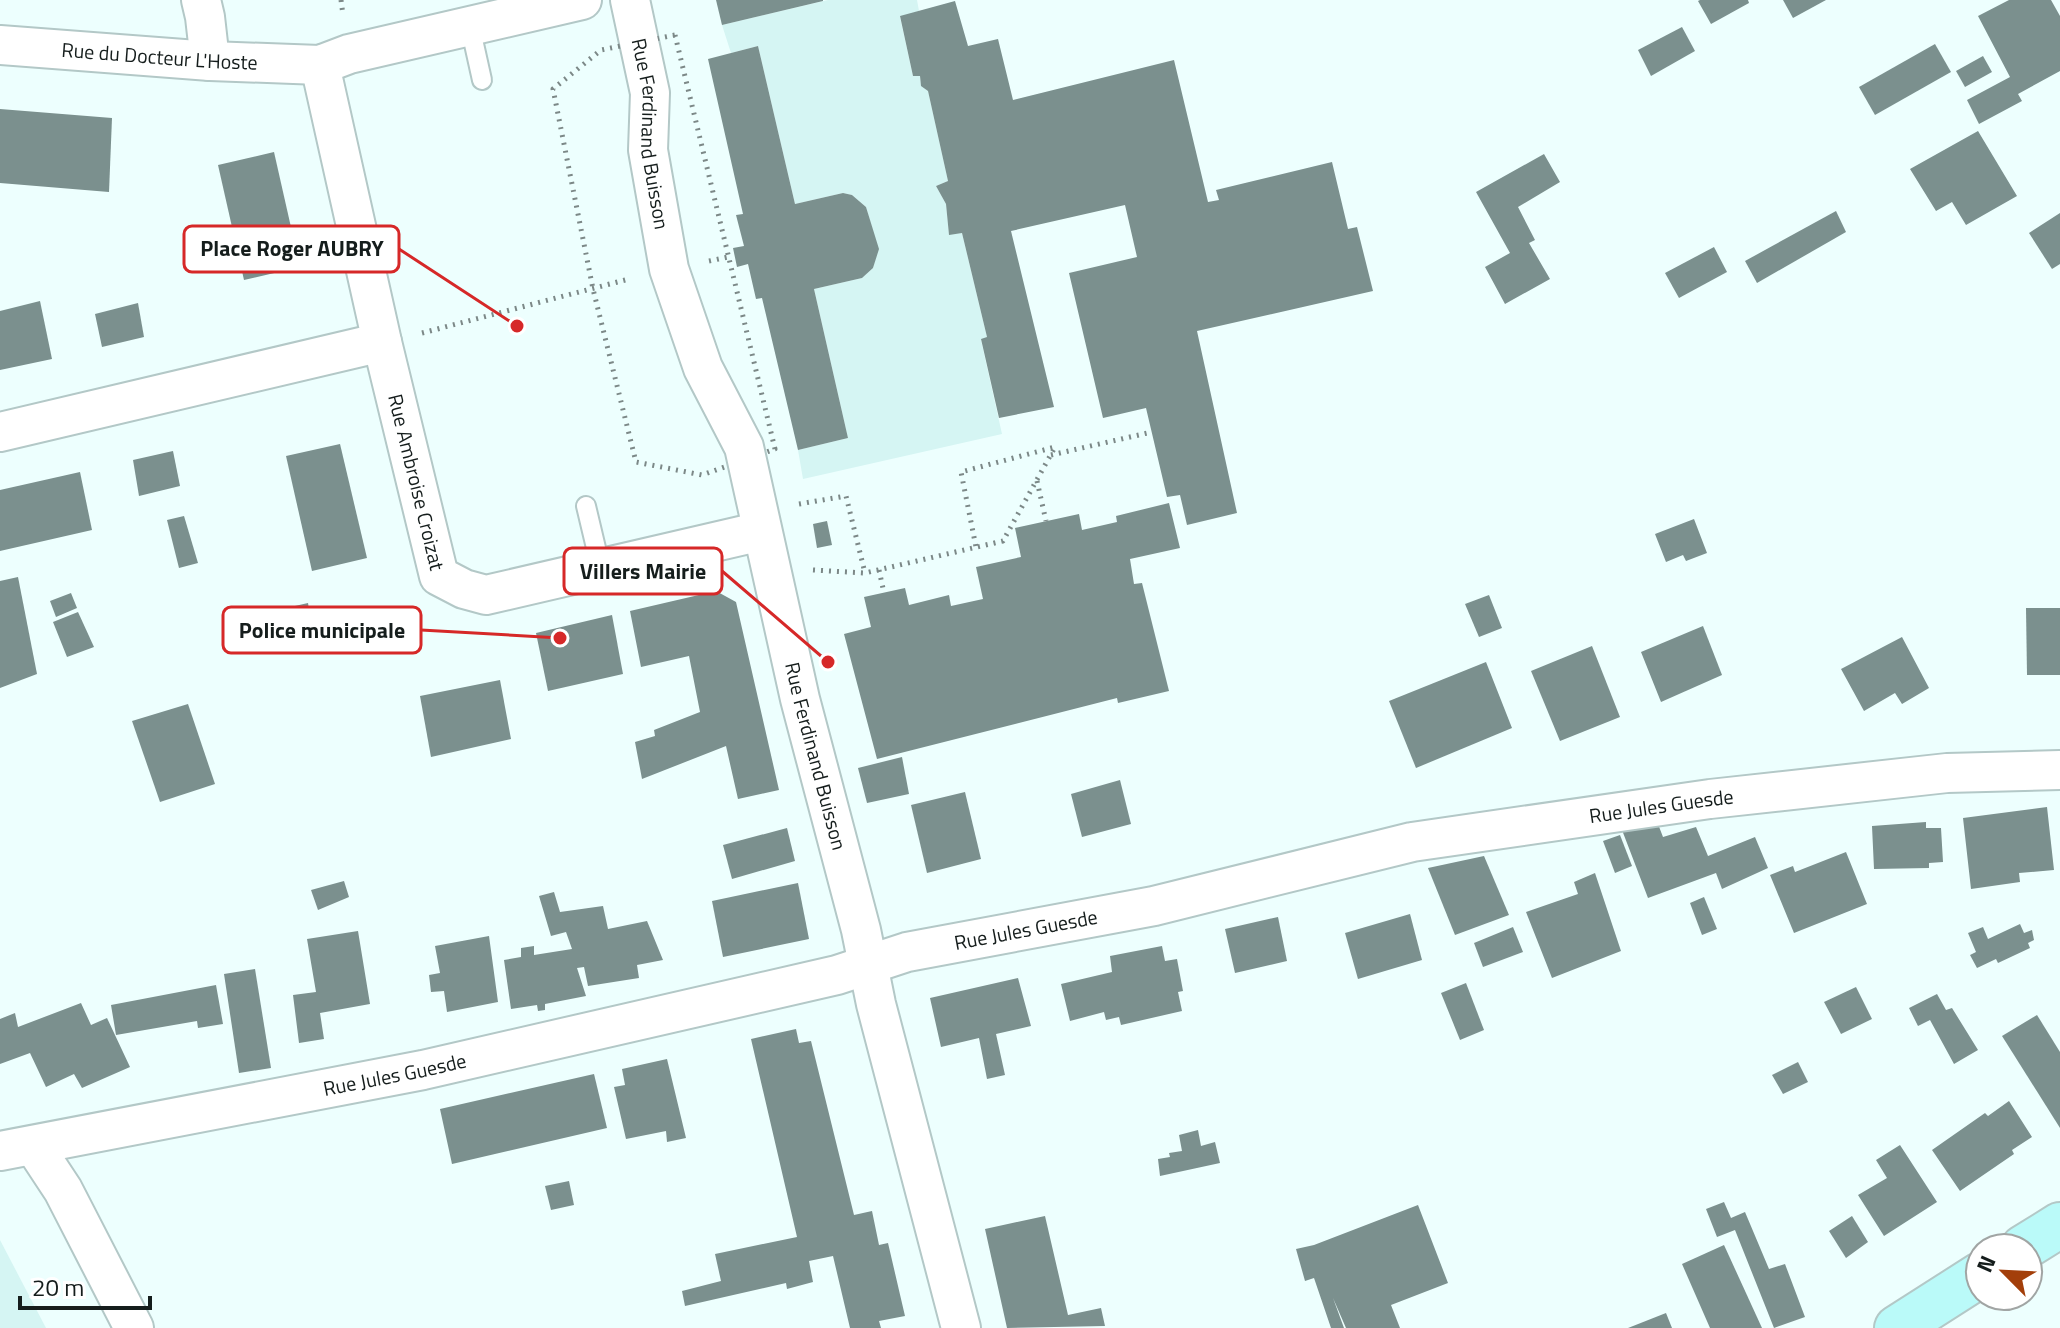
<svg xmlns="http://www.w3.org/2000/svg" width="2060" height="1328" font-family="'Titillium Web',sans-serif">
<rect width="100%" height="100%" fill="#edfffe"/>
<g fill="#d5f5f3">
<polygon points="828,0 917,0 919,11 900,17 913,76 920,76 921,85 928,91 948,181 936,186 946,204 949,234 962,233 987,337 981,340 1002,434 803,479 798,450 848,438 814,289 862,278 873,268 878,249 866,207 852,195 843,193 795,204 758,46 731,53 722,25"/>
<polygon points="0,1240 46,1328 0,1328"/>
</g>
<g fill="#7b908e">
<polygon points="716,0 823,0 823,1 722,25"/>
<polygon points="1700,0 1748,0 1749,3 1711,24 1698,1"/>
<polygon points="1783,0 1826,0 1793,18"/>
<polygon points="2009,0 2051,0 2060,16 2060,71 2018,94 2022,101 1979,124 1967,100 2010,77 1978,16"/>
<polygon points="955,1 968,46 998,39 1013,100 1174,60 1208,202 1219,200 1216,190 1332,162 1348,229 1357,227 1373,291 1197,331 1237,513 1187,525 1180,495 1167,497 1146,408 1103,418 1069,273 1137,257 1125,205 1011,231 1054,407 999,418 981,339 987,337 962,233 949,235 946,204 936,186 948,181 928,91 921,86 920,76 913,76 900,16"/>
<polygon points="1682,27 1695,51 1651,76 1638,50"/>
<polygon points="1935,44 1951,72 1875,115 1859,87"/>
<polygon points="758,46 795,204 843,193 852,195 866,207 879,249 873,268 862,278 814,289 848,438 798,450 762,298 756,299 748,264 737,267 733,248 744,246 736,215 743,214 708,59"/>
<polygon points="1983,56 1992,72 1965,87 1956,71"/>
<polygon points="0,109 112,118 109,192 0,183"/>
<polygon points="1978,131 2017,196 1966,225 1952,202 1936,211 1910,169"/>
<polygon points="274,152 300,267 244,280 218,165"/>
<polygon points="1544,154 1560,182 1518,207 1535,240 1529,243 1550,279 1505,304 1485,267 1510,253 1476,192"/>
<polygon points="1836,211 1846,232 1757,283 1745,261"/>
<polygon points="2060,213 2060,264 2052,269 2029,233"/>
<polygon points="1714,247 1727,272 1679,298 1665,273"/>
<polygon points="40,301 52,359 0,370 0,311"/>
<polygon points="138,303 144,337 102,347 95,314"/>
<polygon points="340,444 367,558 312,571 286,456"/>
<polygon points="173,451 180,486 139,496 133,460"/>
<polygon points="80,472 92,530 0,551 0,490"/>
<polygon points="1169,503 1180,548 1130,559 1134,584 1142,583 1169,691 1118,703 1117,698 877,759 844,634 871,627 864,597 905,588 909,605 949,595 951,606 983,599 976,567 1021,557 1015,528 1079,514 1082,530 1117,522 1116,516"/>
<polygon points="184,516 198,563 179,568 167,520"/>
<polygon points="1694,519 1707,553 1686,561 1683,555 1666,562 1655,534"/>
<polygon points="827,521 832,545 817,548 813,524"/>
<polygon points="18,577 37,674 0,688 0,581"/>
<polygon points="716,591 736,602 779,790 738,799 726,746 642,779 635,742 655,736 654,730 700,712 689,656 641,667 630,611"/>
<polygon points="71,593 77,608 56,617 50,601"/>
<polygon points="1489,595 1502,628 1479,637 1465,604"/>
<polygon points="308,603 312,627 278,635 273,611"/>
<polygon points="2026,608 2060,608 2060,675 2027,675"/>
<polygon points="78,612 94,647 67,657 53,622"/>
<polygon points="612,615 623,674 548,691 536,633"/>
<polygon points="1703,626 1722,675 1661,702 1641,652"/>
<polygon points="1902,637 1929,688 1902,704 1895,693 1864,711 1841,669"/>
<polygon points="1592,646 1620,717 1560,741 1531,671"/>
<polygon points="1486,662 1512,728 1416,768 1389,701"/>
<polygon points="500,680 511,739 431,757 420,696"/>
<polygon points="188,704 215,784 160,802 132,721"/>
<polygon points="902,757 909,794 867,803 858,768"/>
<polygon points="1120,780 1131,824 1082,837 1071,794"/>
<polygon points="965,792 981,859 927,873 911,805"/>
<polygon points="2047,807 2054,870 2019,873 2020,882 1971,889 1963,818"/>
<polygon points="1926,822 1926,828 1941,828 1943,862 1929,863 1929,868 1874,869 1872,826"/>
<polygon points="1658,824 1663,837 1696,827 1708,856 1755,837 1768,868 1722,889 1716,873 1648,898 1622,830"/>
<polygon points="787,828 795,861 732,879 723,845"/>
<polygon points="1620,835 1632,866 1615,873 1603,841"/>
<polygon points="1846,852 1867,904 1794,933 1770,875 1793,866 1795,872"/>
<polygon points="1484,856 1509,915 1455,935 1428,868"/>
<polygon points="1595,873 1621,951 1552,978 1526,912 1578,894 1574,882"/>
<polygon points="344,881 349,897 318,910 311,890"/>
<polygon points="798,883 809,939 723,957 712,901"/>
<polygon points="554,892 560,912 603,906 608,929 647,921 663,960 637,965 639,978 588,986 584,967 577,968 586,996 545,1004 545,1010 538,1011 537,1005 511,1009 504,960 521,957 521,948 534,946 534,955 572,949 566,932 551,936 539,896"/>
<polygon points="1704,897 1717,929 1702,935 1690,903"/>
<polygon points="1410,914 1422,960 1358,979 1345,933"/>
<polygon points="1278,917 1287,961 1235,973 1225,929"/>
<polygon points="2020,924 2024,933 2032,930 2034,940 2028,943 2030,948 1998,963 1996,959 1977,968 1970,955 1976,952 1968,933 1983,927 1988,939"/>
<polygon points="1513,927 1523,952 1483,967 1474,943"/>
<polygon points="358,931 370,1004 320,1013 324,1039 299,1043 293,995 316,992 307,939"/>
<polygon points="489,936 498,1002 447,1012 444,991 431,992 429,975 440,973 435,946"/>
<polygon points="1162,946 1165,961 1177,959 1183,991 1178,992 1182,1011 1121,1025 1119,1017 1106,1020 1104,1012 1070,1021 1061,984 1112,972 1110,956"/>
<polygon points="255,969 271,1068 239,1073 224,974"/>
<polygon points="1018,978 1031,1026 996,1034 1005,1075 987,1079 979,1038 941,1047 930,998"/>
<polygon points="1466,983 1484,1030 1460,1040 1441,993"/>
<polygon points="216,985 223,1024 198,1028 197,1021 116,1035 111,1005"/>
<polygon points="1856,987 1872,1019 1841,1034 1824,1002"/>
<polygon points="1937,994 1946,1010 1952,1008 1978,1050 1954,1064 1930,1020 1918,1026 1909,1008"/>
<polygon points="81,1003 91,1025 107,1018 130,1067 82,1088 74,1074 46,1087 30,1053 0,1064 0,1019 15,1013 18,1027"/>
<polygon points="2037,1015 2060,1052 2060,1128 2002,1036"/>
<polygon points="796,1029 799,1043 811,1041 854,1215 872,1211 879,1245 888,1243 905,1316 879,1321 881,1328 850,1328 833,1256 809,1261 813,1282 787,1289 786,1283 685,1306 682,1291 721,1281 715,1254 797,1237 751,1039"/>
<polygon points="667,1059 686,1138 667,1142 666,1131 626,1139 614,1087 625,1085 622,1069"/>
<polygon points="1798,1062 1808,1082 1783,1094 1772,1075"/>
<polygon points="594,1074 607,1128 452,1164 440,1109"/>
<polygon points="2009,1101 2032,1137 2012,1150 2014,1154 1960,1191 1932,1150 1985,1113 1988,1116"/>
<polygon points="1198,1130 1201,1146 1215,1142 1220,1163 1160,1176 1158,1159 1170,1157 1169,1153 1182,1151 1179,1135"/>
<polygon points="1900,1145 1937,1202 1884,1236 1858,1195 1887,1178 1876,1160"/>
<polygon points="569,1181 574,1205 551,1210 545,1186"/>
<polygon points="1724,1202 1731,1218 1745,1212 1769,1269 1785,1264 1805,1317 1774,1328 1735,1230 1717,1237 1706,1209"/>
<polygon points="1418,1205 1448,1283 1391,1305 1400,1328 1346,1328 1333,1298 1344,1328 1331,1328 1314,1278 1305,1281 1296,1249 1314,1245"/>
<polygon points="1045,1216 1068,1315 1101,1308 1105,1326 1007,1328 985,1229"/>
<polygon points="1852,1216 1868,1242 1846,1258 1829,1231"/>
<polygon points="1724,1245 1762,1328 1710,1328 1682,1264"/>
<polygon points="1666,1313 1672,1328 1628,1328"/>
</g>
<g fill="none" stroke-linecap="round" stroke-linejoin="round">
<defs>
<g id="service">
<polyline points="470,26 482,80"/>
<polyline points="586,506 601,569"/>
</g>
<g id="minor">
<polyline points="201,0 205,17 210,61"/>
<path id="s1" d="M630 0 650 93 648 150 669 269 703 368 744 447 800 699 861 930 876 1004 961 1328"/>
<path id="s2" d="M0 45 210 61 320 65 349 54 582 0"/>
<path id="s3" d="M320 65 382 342 439 576 464 589 486 595 762 531"/>
<polyline points="0,432 382,342"/>
<polyline points="34,1146 63,1190 134,1328"/>
<path id="s4" d="M0 1151 423 1070 837 975 907 952 1154 906 1412 842 1710 799 1947 773 2060 770"/>
</g>
<g id="secondary">
<polyline points="2023,1248 2060,1225"/>
<polyline points="1897,1328 1980,1275"/>
</g>
</defs>
<use href="#service" stroke="#b3c8c7" stroke-width="22"/>
<use href="#minor" stroke="#b3c8c7" stroke-width="42"/>
<use href="#secondary" stroke="#b3c8c7" stroke-width="48"/>
<g stroke="#7c8887" stroke-width="5" stroke-dasharray="2 6" stroke-linecap="butt">
<polyline points="341,0 343,15"/>
<polygon points="675,35 775,449 702,475 636,462 593,289 553,89 601,50"/>
<polyline points="709,261 728,257"/>
<polyline points="422,333 629,279"/>
<polyline points="1051,455 1152,432"/>
<polyline points="1037,481 1046,521"/>
<polyline points="799,504 846,496 865,573"/>
<polyline points="813,570 865,573 1003,541 1055,447 961,472 976,547"/>
<polyline points="879,570 884,593"/>
</g>
<use href="#service" stroke="#fff" stroke-width="18"/>
<use href="#minor" stroke="#fff" stroke-width="38"/>
<use href="#secondary" stroke="#bafaf9" stroke-width="44"/>
</g>
<g text-anchor="middle" stroke-width="6" stroke-linejoin="round" paint-order="stroke">
<g font-size="20" fill="#151d1c" stroke="#fff">
<text dy="7" stroke="none"><textPath href="#s2" startOffset="160">Rue du Docteur L'Hoste</textPath></text>
<text dy="7" stroke="none"><textPath href="#s1" startOffset="136">Rue Ferdinand Buisson</textPath></text>
<text dy="7" stroke="none"><textPath href="#s3" startOffset="428">Rue Ambroise Croizat</textPath></text>
<text dy="7" stroke="none"><textPath href="#s1" startOffset="784">Rue Ferdinand Buisson</textPath></text>
<text dy="7" stroke="none"><textPath href="#s4" startOffset="1698">Rue Jules Guesde</textPath></text>
<text dy="7" stroke="none"><textPath href="#s4" startOffset="1050">Rue Jules Guesde</textPath></text>
<text dy="7" stroke="none"><textPath href="#s4" startOffset="402">Rue Jules Guesde</textPath></text>
</g>
</g>
<path fill="none" stroke="#d62828" stroke-width="3" d="M517 326L399 249M828 662L722 571M560 638L421 630"/>
<g fill="#d62828" stroke="#fff" stroke-width="3">
<circle cx="517" cy="326" r="8"/>
<circle cx="828" cy="662" r="8"/>
<circle cx="560" cy="638" r="8"/>
</g>
<g fill="#fff" stroke="#d62828" stroke-width="3">
<rect x="184" y="226" width="215" height="46" rx="8"/>
<rect x="564" y="548" width="158" height="46" rx="8"/>
<rect x="223" y="607" width="198" height="46" rx="8"/>
</g>
<g font-size="22" text-anchor="middle" font-weight="bold" fill="#151d1c">
<text x="292" y="256">Place Roger AUBRY</text>
<text x="643" y="579">Villers Mairie</text>
<text x="322" y="638">Police municipale</text>
</g>
<g transform="translate(2004 1272) rotate(294)"><circle r="38" fill="#ffffff" stroke="#a1a5a4" stroke-width="2"/>
<path d="M0-6L14 30L0 20L-14 30Z" fill="#a33f0a"/>
<text y="-12" font-size="22" font-weight="bold" text-anchor="middle" fill="#151d1c">N</text>
</g>
<path d="M20 1296v12h130v-12" fill="none" stroke="#151d1c" stroke-width="4"/>
<text x="32" y="1296" font-size="24" fill="#151d1c" stroke="#ffffff" stroke-width="6" paint-order="stroke">20 m</text>
</svg>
----
## WHAT THE EXERCISE ASKS:
Using the listing above, work out how many lines contain the string "minor" and return only that number.

## EXERCISE OUTPUT:
3